- [RECORDED INFORMATION]:
◇ ◇ ◇ ◇

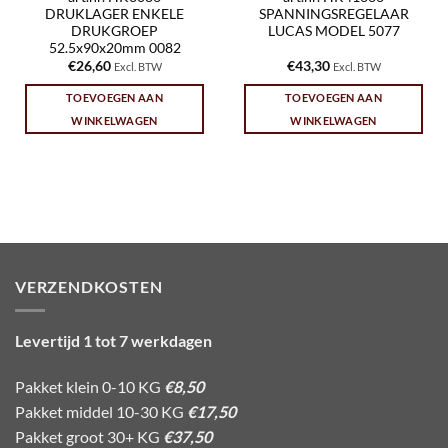
DRUKLAGER ENKELE
SPANNINGSREGELAAR
DRUKGROEP
LUCAS MODEL 5077
52.5x90x20mm 0082
€
26,60
€
43,30
Excl. BTW
Excl. BTW
TOEVOEGEN AAN
TOEVOEGEN AAN
WINKELWAGEN
WINKELWAGEN
VERZENDKOSTEN
Levertijd 1 tot 7 werkdagen
Pakket klein 0-10 KG
€8,50
Pakket middel 10-30 KG
€17,50
Pakket groot 30+ KG
€37,50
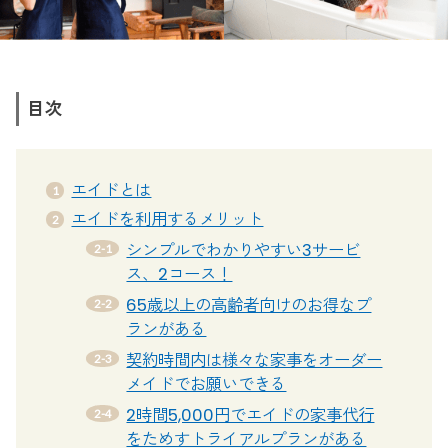
目次
エイドとは
エイドを利用するメリット
シンプルでわかりやすい3サービ
ス、2コース！
65歳以上の高齢者向けのお得なプ
ランがある
契約時間内は様々な家事をオーダー
メイドでお願いできる
2時間5,000円でエイドの家事代行
をためすトライアルプランがある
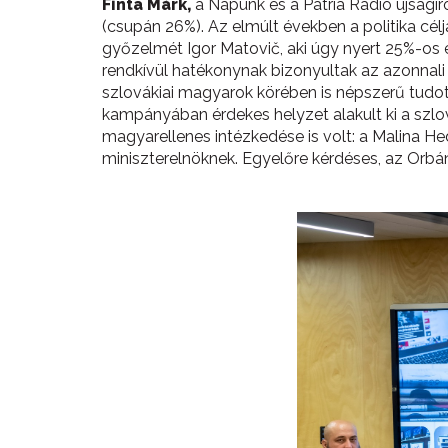
Finta Márk,
a Napunk és a Pátria Rádió újságír
(csupán 26%). Az elmúlt években a politika cé
győzelmét Igor Matovič, aki úgy nyert 25%-os
rendkívül hatékonynak bizonyultak az azonnali
szlovákiai magyarok körében is népszerű tudott
kampányában érdekes helyzet alakult ki a szlo
magyarellenes intézkedése is volt: a Malina Hed
miniszterelnöknek. Egyelőre kérdéses, az Orbá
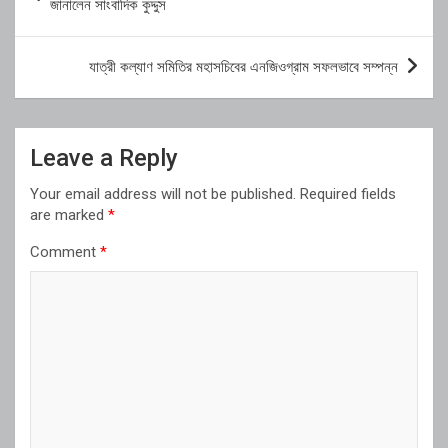
navigation
জানালেন সাংবাদিক কুদ্দুস
যাত্রী কল্যাণ সমিতির মহাসচিবের এনজিওগ্রাম সফলভাবে সম্পন্ন
Leave a Reply
Your email address will not be published.
Required fields
are marked
*
Comment
*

◇ ◇ ◇ ◇

- [WRITTEN TASK]: Once the line with "2時間5,000円でエイドの家事代行" is found above, print it and every line after it through the line with "জানালেন সাংবাদিক কুদ্দুস", exactly. Pictures stay out.

- [SOLUTION FOR THIS PROBLEM]:
2時間5,000円でエイドの家事代行
をためすトライアルプランがある
Finta Márk,
a Napunk és a Pátria Rádió újságír
(csupán 26%). Az elmúlt években a politika cé
győzelmét Igor Matovič, aki úgy nyert 25%-os
rendkívül hatékonynak bizonyultak az azonnali
szlovákiai magyarok körében is népszerű tudott
kampányában érdekes helyzet alakult ki a szlo
magyarellenes intézkedése is volt: a Malina Hed
miniszterelnöknek. Egyelőre kérdéses, az Orbá
navigation
জানালেন সাংবাদিক কুদ্দুস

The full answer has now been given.